Filtere die folgenden Zeilen und schreibe nur diejenigen unverändert ab, in denen die Zeichenfolge „What“ vorkommt.

-------- Zu verwendende Daten --------

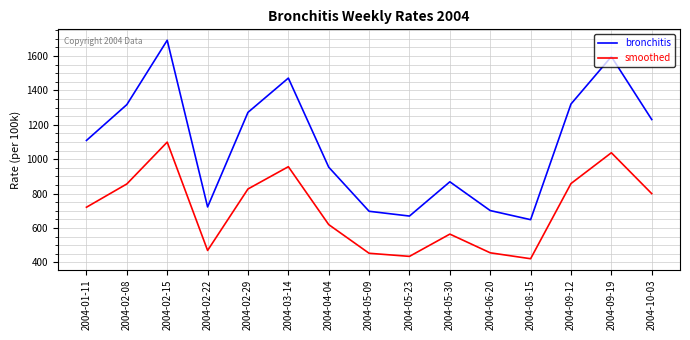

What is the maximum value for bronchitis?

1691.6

--------
-------- Zu verwendende Daten --------

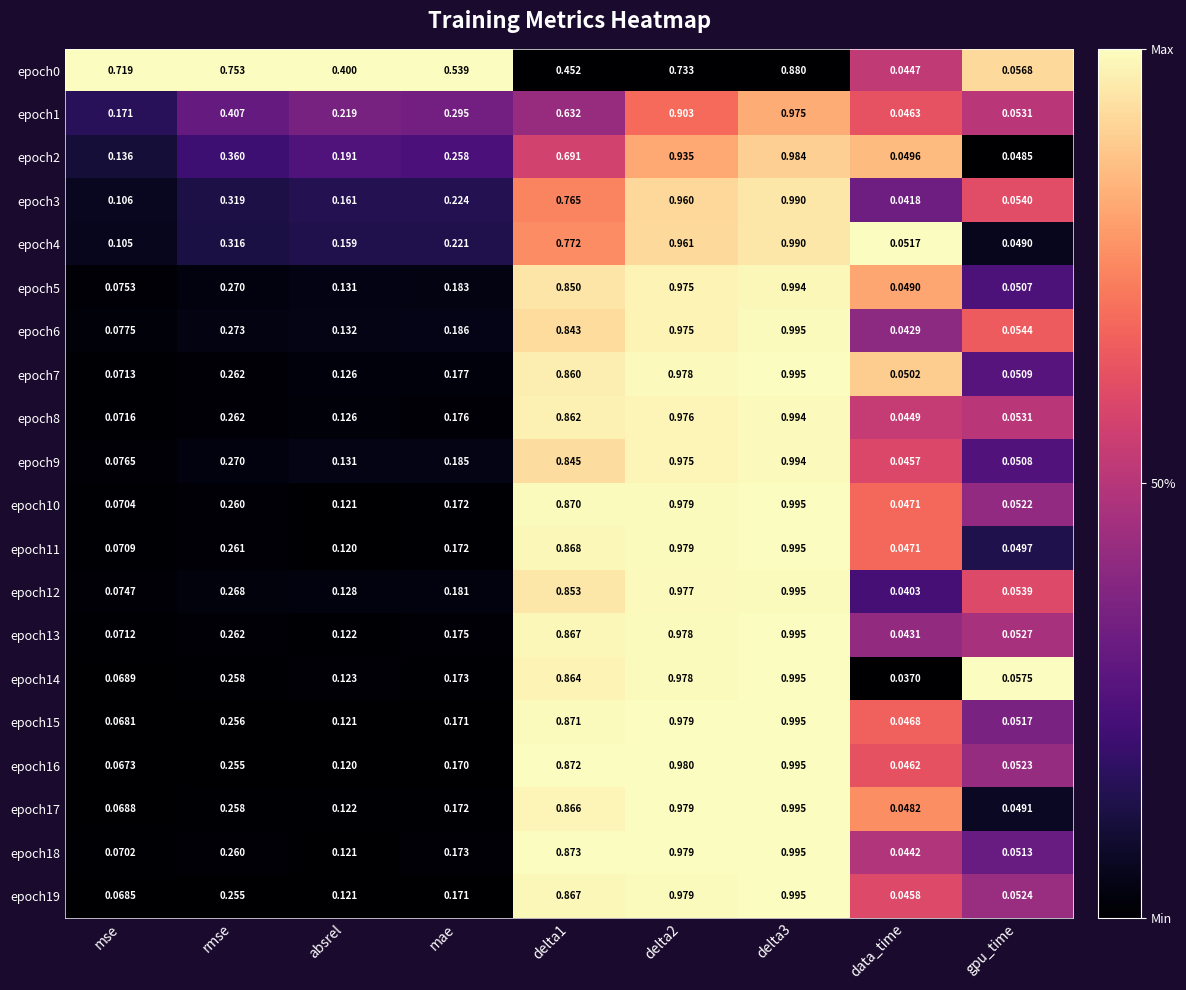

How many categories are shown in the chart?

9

--------
-------- Zu verwendende Daten --------

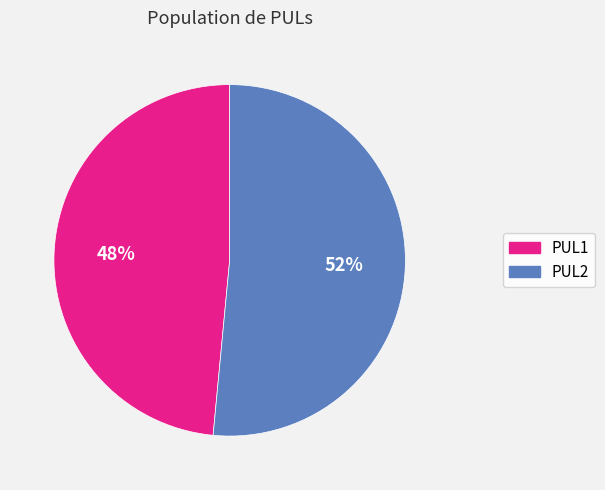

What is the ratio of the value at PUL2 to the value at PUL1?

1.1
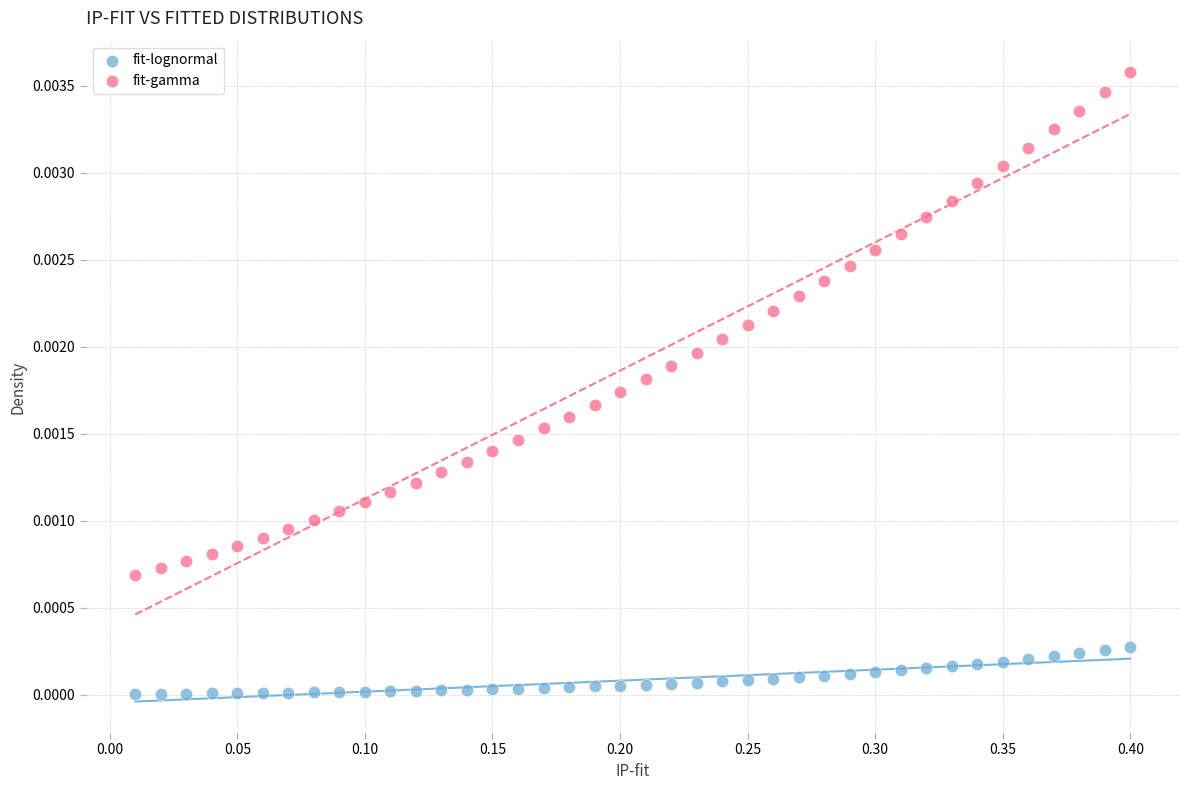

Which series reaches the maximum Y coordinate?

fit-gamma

--------

Ergebnis =>
What is the maximum value for bronchitis?
What is the ratio of the value at PUL2 to the value at PUL1?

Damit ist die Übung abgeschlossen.